Please use this identifier to cite or link to this item: http://ir.mu.ac.ke:8080/jspui/handle/123456789/145
Title: Factors affecting long term retention of adult patients to chronic HIV care in Siaya and Bondo County Hospitals
Authors: Kataka, Jacquin S.
Keywords: Long term retention
Adult patients
Chronic HIV care
Siaya and Bondo County Hospitals
Continuum of care
Issue Date: 2015
Publisher: Moi University
Abstract: Background: Long term retention to HIV care is critical to reduce HIV related morbidity and mortality, reduce incidence of new infections and reduce development of antiretroviral therapy (ART) resistance. The main objective of this study was to assess factors affecting long term retention to HIV care in a HIV cohort in Bondo and Siaya. Methods: This was a retrospective cohort study conducted in Siaya and Bondo district hospitals. The study sampled 377 patients who were enrolled to care between 1st January 2010 and 1st July 2010. Long term retention was defined as remaining engaged in care for 24 months. Data was analyzed using SPSS computer software. Descriptive statistics was done for all variables.
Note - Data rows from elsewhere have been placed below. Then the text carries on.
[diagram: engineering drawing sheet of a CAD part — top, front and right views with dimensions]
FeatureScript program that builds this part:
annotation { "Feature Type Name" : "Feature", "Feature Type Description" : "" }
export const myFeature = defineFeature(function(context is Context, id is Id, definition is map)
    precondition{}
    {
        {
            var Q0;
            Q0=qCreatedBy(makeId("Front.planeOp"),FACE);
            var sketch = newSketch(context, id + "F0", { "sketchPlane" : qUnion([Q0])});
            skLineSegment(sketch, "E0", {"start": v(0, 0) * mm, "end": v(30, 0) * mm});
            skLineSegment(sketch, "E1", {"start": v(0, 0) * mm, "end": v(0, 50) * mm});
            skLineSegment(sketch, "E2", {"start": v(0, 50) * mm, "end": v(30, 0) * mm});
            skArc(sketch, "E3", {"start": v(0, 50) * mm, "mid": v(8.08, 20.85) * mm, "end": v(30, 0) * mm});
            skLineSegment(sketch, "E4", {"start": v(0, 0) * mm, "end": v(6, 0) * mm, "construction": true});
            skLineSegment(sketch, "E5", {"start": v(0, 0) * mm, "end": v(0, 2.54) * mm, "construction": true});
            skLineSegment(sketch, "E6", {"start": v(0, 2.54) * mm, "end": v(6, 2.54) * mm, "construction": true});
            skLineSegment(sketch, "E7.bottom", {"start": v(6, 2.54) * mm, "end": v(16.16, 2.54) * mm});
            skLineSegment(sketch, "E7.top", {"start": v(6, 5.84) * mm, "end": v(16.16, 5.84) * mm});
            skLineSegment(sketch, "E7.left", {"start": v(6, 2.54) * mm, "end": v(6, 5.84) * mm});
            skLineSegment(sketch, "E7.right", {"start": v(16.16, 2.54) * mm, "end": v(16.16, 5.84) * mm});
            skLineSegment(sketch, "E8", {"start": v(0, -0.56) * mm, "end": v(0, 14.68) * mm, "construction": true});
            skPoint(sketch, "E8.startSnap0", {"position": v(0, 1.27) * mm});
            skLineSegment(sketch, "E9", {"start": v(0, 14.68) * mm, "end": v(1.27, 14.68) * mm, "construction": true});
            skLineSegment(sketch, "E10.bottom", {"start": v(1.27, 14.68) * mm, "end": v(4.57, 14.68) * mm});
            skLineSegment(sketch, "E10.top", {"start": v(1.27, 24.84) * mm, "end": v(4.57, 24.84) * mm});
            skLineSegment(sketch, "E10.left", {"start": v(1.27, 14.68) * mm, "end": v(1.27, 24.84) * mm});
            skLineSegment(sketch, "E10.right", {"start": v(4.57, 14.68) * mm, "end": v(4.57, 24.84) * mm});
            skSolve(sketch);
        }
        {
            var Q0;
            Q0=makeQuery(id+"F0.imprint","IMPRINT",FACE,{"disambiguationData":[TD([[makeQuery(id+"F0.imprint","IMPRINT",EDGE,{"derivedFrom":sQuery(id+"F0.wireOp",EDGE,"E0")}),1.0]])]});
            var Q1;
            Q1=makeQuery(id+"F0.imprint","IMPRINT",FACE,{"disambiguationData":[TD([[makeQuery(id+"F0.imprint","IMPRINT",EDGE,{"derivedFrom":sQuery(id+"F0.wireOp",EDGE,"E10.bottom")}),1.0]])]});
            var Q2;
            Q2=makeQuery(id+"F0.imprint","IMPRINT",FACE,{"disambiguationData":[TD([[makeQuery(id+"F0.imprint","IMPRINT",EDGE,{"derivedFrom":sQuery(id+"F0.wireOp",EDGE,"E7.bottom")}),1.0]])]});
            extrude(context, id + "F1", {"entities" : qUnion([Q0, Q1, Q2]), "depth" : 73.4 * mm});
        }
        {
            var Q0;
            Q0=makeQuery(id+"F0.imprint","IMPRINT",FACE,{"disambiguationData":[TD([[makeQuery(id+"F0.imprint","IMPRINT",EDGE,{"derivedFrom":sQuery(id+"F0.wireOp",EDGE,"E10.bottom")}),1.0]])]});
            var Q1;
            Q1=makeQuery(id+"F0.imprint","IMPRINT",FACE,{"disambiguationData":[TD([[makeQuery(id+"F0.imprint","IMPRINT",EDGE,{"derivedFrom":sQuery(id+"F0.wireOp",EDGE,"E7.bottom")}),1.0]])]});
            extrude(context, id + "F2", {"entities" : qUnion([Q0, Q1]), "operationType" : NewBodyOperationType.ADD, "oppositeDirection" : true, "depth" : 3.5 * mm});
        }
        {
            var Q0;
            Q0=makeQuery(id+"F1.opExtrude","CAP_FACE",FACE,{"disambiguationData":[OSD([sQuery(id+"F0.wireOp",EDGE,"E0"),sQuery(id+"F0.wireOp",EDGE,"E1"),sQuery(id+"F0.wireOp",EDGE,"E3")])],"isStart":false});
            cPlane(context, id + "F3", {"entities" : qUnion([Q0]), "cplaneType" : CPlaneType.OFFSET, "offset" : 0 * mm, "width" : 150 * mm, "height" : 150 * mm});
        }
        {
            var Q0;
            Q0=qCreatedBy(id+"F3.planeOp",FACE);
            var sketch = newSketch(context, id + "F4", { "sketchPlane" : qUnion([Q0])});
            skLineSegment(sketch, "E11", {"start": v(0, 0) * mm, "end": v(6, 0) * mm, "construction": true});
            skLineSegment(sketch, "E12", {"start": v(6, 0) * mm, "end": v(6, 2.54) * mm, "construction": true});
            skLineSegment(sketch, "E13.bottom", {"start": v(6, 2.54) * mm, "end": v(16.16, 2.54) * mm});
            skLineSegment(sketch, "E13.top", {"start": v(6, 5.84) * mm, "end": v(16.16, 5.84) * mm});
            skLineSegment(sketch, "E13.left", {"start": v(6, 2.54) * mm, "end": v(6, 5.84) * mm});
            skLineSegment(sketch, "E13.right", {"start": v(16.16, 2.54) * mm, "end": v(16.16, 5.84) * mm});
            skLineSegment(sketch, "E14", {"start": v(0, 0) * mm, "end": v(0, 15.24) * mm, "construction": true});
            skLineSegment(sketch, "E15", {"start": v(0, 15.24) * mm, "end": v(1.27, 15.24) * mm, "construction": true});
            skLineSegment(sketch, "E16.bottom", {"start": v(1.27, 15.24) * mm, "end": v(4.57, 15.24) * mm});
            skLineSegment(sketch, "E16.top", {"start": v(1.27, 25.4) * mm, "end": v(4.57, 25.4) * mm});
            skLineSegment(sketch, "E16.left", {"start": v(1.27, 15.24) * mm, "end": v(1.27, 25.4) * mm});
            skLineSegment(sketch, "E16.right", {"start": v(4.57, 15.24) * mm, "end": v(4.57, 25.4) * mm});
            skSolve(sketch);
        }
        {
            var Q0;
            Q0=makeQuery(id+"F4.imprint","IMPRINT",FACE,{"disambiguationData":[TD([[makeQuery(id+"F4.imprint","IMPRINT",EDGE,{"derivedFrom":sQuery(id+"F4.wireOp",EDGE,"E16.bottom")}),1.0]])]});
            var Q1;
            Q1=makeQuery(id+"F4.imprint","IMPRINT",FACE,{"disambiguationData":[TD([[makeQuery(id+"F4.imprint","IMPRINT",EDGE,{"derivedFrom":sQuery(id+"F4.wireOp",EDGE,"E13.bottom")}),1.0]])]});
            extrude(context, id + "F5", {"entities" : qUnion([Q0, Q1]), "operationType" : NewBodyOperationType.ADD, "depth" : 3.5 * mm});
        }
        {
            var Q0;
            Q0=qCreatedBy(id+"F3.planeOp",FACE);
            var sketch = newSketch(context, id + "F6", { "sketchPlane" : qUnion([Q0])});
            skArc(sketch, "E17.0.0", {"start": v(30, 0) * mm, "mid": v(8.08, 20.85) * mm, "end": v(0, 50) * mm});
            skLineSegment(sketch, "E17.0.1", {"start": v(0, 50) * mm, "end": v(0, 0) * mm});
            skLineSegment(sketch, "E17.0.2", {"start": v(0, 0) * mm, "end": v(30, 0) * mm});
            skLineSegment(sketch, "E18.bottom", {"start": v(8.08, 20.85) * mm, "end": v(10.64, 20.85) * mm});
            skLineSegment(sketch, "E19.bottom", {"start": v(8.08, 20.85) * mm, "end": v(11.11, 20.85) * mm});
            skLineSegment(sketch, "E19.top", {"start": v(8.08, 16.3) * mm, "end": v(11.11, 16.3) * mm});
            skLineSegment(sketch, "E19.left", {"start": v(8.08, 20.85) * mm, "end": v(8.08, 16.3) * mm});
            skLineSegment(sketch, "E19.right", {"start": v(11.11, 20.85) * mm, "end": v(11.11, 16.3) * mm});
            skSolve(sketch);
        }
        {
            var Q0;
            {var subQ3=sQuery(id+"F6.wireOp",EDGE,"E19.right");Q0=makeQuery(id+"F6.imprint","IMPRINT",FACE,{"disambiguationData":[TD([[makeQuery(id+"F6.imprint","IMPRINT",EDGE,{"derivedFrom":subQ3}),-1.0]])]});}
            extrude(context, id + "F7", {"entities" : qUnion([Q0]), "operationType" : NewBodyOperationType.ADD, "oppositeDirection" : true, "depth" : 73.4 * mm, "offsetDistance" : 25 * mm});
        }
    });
Bivariate analysis was done using Chi-Square test. Kaplan-Meier survival method was used to estimate probability of retention. Logistical regression model was used to predict determinants of long term retention. Results: The mean age of participants was 35.1 years (± 11.23); and 65% were female. After 24 months of follow-up after enrollment into HIV care, half (58.4%) of the patients were still active in care; 61 (16.2%) of the patients had transferred out to other facilities; 96 had either died (2.7%) or were lost to follow-up (22.8%). Using chi-square test, retention was significantly associated with: occupation status at enrolment( p= 0.030 ), WHO stage at enrolment( p =0.031), CD4 count at enrolment( p= 0.000) and marital status at enrollment ( p =0.024). Logistic regression analysis found, WHO stage 1 (AOR 3.611 95%CI 1.020-12.779 P=0.04) and CD4<200(AOR 0.304 95%CI 0.0106-0.873 P=0.03) were associated with increased and decreased likelihood of retention respectively. Conclusion and Recommendation: Only half the patients in care at Siaya and Bondo DH were retained in long term care. WHO stage 1 disease at enrolment was associated with increased likelihood of retention and CD4<200/uL was associated with decreased likelihood of retention, There is need to ensure early HIV diagnosis and linkage to care before deterioration of immune and clinical status. Targeted interventions for patients enrolling with advanced HIV disease are key to ensure they remain in care.